Task to carry out ▸
Among the entries that follow, the required portion opens with the line containing "- 检查缓存，如果缓存存在且已经加载，直接返回缓存，不做下面的处理" and closes with the line containing "回到上面循环加载的例子中，解释一下到底发生了什么：". Give that portion again exactly, and nothing else.

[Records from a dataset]
- - - - -

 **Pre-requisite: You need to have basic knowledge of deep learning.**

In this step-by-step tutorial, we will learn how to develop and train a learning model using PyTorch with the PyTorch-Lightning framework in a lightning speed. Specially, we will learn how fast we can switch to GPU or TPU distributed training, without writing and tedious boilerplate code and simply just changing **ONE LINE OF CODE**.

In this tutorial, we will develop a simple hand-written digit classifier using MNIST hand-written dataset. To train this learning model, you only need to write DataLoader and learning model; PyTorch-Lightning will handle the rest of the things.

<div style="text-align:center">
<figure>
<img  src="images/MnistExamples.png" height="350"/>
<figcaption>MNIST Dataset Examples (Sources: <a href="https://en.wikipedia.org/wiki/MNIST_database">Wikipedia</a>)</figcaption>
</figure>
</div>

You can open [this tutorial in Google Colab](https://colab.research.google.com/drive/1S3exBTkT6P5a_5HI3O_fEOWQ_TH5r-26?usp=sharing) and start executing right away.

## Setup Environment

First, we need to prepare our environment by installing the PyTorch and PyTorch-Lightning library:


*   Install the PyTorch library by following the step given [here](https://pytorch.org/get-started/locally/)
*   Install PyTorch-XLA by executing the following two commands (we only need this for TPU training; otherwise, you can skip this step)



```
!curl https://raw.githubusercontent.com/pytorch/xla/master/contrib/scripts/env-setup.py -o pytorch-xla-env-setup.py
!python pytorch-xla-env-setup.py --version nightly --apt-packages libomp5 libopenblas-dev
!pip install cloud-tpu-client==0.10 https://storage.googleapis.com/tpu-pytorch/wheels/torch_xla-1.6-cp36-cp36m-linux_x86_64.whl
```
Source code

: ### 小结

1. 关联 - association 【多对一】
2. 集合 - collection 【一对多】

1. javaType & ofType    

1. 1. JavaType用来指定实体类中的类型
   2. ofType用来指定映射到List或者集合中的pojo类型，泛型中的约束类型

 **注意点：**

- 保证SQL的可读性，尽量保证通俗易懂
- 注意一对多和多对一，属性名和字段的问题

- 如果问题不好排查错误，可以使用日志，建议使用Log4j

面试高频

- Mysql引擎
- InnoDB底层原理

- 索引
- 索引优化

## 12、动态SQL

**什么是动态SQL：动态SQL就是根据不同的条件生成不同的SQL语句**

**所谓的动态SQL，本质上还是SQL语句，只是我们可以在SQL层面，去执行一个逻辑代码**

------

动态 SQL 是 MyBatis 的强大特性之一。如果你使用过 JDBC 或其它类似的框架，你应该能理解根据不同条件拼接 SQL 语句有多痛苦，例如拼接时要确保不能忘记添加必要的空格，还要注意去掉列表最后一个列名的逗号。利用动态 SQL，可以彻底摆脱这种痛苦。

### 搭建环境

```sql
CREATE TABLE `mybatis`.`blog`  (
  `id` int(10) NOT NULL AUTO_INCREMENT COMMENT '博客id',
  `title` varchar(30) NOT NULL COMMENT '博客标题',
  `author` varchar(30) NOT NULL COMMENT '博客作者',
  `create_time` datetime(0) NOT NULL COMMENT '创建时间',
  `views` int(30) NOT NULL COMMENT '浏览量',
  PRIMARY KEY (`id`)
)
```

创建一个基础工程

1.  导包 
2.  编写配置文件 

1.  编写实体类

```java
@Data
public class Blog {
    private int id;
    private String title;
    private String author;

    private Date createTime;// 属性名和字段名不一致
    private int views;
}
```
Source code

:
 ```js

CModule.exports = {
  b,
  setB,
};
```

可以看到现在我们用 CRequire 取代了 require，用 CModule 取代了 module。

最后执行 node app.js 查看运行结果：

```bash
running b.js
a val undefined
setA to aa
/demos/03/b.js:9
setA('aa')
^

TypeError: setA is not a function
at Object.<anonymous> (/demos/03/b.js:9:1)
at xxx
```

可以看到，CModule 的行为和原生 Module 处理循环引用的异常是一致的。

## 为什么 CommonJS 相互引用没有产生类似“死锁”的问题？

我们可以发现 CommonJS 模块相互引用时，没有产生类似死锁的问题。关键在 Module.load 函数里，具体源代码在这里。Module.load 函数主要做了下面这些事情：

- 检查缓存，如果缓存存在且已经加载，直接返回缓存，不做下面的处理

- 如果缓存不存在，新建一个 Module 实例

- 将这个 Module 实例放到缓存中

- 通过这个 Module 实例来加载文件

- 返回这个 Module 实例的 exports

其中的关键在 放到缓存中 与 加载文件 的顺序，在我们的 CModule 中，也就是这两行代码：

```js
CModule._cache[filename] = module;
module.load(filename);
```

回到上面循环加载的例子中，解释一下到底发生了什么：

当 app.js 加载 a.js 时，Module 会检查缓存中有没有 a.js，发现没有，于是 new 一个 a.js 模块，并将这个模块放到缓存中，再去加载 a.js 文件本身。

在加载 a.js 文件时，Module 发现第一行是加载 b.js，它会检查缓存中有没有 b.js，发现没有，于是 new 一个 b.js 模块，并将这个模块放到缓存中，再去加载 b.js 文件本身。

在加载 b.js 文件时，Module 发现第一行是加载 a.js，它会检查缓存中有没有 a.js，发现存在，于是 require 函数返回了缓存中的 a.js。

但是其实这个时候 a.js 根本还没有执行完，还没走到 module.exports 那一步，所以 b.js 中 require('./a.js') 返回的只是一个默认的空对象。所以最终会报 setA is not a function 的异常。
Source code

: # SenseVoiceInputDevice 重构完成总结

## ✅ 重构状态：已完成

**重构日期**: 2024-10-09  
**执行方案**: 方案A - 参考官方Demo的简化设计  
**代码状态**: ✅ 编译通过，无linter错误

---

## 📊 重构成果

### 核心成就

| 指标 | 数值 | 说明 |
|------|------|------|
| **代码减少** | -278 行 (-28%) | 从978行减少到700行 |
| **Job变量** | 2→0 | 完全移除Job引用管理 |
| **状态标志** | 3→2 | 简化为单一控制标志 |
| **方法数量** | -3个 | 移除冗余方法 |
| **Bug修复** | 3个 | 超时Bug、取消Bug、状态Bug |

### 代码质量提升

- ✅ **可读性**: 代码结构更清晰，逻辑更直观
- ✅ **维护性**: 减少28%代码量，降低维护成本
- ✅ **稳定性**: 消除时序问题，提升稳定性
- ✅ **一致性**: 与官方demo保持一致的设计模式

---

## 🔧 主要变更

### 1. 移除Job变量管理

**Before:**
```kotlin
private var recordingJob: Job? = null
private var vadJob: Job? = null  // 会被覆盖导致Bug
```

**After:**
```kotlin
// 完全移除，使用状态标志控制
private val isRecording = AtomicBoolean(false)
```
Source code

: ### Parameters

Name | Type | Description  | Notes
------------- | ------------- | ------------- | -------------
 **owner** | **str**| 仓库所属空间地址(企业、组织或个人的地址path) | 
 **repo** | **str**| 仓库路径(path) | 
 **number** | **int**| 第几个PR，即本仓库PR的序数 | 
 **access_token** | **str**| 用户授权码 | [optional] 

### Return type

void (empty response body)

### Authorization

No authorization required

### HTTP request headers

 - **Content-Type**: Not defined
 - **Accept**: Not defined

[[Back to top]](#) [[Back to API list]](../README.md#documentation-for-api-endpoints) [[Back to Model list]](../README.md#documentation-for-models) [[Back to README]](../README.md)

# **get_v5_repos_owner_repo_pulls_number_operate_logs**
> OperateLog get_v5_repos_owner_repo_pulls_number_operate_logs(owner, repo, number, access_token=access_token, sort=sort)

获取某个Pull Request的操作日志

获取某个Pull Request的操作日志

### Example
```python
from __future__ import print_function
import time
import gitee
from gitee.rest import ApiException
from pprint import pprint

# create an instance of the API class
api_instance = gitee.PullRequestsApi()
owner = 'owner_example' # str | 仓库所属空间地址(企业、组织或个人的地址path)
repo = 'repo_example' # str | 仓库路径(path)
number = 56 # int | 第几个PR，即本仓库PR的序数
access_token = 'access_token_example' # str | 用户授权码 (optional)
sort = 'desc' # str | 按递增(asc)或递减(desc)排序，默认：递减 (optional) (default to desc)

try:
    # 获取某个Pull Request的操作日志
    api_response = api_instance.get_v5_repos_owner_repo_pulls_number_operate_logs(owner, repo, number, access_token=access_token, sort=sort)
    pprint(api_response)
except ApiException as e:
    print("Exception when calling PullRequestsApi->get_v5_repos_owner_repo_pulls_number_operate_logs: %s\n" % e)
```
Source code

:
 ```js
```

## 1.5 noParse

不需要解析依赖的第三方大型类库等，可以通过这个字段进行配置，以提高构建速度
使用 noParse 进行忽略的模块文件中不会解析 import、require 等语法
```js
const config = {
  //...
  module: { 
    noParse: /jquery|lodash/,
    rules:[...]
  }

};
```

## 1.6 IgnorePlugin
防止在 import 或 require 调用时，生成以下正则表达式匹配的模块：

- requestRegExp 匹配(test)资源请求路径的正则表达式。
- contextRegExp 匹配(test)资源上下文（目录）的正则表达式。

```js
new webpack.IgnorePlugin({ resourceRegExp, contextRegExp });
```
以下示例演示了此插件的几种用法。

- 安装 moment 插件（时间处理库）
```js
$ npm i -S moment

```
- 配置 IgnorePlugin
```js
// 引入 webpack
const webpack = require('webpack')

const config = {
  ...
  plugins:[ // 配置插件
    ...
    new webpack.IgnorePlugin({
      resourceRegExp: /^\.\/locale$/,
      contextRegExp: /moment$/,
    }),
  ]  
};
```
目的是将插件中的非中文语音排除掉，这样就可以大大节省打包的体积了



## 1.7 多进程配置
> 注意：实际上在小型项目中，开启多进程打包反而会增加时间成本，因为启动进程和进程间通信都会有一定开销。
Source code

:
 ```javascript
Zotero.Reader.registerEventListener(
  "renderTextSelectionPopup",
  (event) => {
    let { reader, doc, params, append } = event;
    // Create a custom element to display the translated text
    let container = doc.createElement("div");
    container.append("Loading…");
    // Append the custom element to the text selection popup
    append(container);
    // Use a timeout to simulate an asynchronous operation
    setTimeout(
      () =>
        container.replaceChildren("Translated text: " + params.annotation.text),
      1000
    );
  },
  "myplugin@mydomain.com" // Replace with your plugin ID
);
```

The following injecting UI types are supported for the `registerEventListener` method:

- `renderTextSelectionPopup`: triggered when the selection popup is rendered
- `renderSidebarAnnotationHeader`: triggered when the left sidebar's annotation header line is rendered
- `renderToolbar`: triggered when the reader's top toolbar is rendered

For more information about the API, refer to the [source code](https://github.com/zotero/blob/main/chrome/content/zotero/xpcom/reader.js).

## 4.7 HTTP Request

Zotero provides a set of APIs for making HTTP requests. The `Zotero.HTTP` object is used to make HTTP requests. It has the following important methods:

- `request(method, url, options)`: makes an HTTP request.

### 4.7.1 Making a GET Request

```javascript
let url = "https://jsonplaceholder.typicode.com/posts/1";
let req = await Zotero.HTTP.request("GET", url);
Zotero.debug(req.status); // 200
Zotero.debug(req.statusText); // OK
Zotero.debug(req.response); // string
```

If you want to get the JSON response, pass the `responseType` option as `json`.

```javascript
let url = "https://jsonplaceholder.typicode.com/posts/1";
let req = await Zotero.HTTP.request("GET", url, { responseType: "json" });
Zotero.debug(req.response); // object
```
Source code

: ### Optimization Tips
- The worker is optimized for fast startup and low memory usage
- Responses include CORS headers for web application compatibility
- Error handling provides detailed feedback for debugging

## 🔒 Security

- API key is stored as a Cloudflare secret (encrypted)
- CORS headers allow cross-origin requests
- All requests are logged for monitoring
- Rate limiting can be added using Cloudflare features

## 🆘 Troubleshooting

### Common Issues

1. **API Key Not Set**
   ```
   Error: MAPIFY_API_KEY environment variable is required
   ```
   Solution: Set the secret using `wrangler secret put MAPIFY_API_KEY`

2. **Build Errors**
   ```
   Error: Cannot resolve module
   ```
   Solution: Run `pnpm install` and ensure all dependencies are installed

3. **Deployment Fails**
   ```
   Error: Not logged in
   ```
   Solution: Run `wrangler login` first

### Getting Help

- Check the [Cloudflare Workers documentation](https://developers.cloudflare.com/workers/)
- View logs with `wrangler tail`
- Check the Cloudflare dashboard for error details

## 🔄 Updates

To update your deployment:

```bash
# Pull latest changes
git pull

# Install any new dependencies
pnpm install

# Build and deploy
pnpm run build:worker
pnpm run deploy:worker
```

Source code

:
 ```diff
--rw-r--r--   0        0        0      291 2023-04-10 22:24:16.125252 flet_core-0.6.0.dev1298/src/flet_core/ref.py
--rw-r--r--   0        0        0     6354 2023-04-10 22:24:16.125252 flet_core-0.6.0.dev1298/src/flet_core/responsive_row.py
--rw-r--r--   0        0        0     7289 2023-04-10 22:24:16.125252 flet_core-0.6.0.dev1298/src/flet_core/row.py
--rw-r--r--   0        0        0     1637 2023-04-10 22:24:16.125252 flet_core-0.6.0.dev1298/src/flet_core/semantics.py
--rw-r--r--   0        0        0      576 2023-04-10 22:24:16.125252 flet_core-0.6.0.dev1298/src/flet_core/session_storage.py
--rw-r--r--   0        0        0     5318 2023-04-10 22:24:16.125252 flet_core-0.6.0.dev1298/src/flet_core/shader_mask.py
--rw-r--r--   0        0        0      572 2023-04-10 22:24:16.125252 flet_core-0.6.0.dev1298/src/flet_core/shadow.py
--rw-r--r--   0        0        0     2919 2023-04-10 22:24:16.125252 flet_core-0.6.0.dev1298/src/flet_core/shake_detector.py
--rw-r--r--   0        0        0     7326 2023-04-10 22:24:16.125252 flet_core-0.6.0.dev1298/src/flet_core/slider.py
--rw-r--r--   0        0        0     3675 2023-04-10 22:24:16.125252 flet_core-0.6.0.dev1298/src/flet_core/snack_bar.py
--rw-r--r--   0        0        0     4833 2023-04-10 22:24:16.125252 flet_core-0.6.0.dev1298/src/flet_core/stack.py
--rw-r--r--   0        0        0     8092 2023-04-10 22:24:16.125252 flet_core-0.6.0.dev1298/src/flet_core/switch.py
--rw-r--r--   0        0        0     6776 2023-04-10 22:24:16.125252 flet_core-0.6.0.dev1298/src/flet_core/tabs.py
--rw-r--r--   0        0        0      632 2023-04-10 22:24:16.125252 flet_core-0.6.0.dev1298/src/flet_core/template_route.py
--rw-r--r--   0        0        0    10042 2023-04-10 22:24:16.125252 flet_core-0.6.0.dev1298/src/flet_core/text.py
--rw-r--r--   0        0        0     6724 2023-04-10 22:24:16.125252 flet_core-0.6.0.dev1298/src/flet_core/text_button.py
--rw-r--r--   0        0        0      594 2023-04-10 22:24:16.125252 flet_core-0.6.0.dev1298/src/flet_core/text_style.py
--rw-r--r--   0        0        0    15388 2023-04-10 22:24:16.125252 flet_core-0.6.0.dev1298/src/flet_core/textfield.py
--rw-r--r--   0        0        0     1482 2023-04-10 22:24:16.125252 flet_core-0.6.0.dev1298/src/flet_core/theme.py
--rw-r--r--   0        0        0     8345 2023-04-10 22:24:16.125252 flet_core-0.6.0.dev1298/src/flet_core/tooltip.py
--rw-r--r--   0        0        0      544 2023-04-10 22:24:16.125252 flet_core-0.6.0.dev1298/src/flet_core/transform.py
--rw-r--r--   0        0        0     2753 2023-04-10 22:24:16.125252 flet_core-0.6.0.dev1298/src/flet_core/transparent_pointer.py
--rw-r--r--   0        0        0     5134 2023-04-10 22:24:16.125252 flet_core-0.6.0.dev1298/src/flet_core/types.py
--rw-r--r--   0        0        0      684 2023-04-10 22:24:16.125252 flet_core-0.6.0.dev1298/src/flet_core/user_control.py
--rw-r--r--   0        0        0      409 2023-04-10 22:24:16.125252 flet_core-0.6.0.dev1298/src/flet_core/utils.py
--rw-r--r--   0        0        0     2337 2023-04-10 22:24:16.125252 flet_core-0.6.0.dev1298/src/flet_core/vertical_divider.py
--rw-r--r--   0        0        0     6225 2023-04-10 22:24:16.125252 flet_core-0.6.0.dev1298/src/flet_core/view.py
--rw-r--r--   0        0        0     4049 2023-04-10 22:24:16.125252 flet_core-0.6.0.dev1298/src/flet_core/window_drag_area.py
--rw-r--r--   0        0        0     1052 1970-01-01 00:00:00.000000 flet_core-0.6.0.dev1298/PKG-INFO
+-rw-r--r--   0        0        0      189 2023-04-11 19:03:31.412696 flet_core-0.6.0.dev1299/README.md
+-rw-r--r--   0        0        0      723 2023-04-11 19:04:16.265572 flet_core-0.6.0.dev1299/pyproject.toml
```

- - - - -

Solution ▸
- 检查缓存，如果缓存存在且已经加载，直接返回缓存，不做下面的处理

- 如果缓存不存在，新建一个 Module 实例

- 将这个 Module 实例放到缓存中

- 通过这个 Module 实例来加载文件

- 返回这个 Module 实例的 exports

其中的关键在 放到缓存中 与 加载文件 的顺序，在我们的 CModule 中，也就是这两行代码：

```js
CModule._cache[filename] = module;
module.load(filename);
```

回到上面循环加载的例子中，解释一下到底发生了什么：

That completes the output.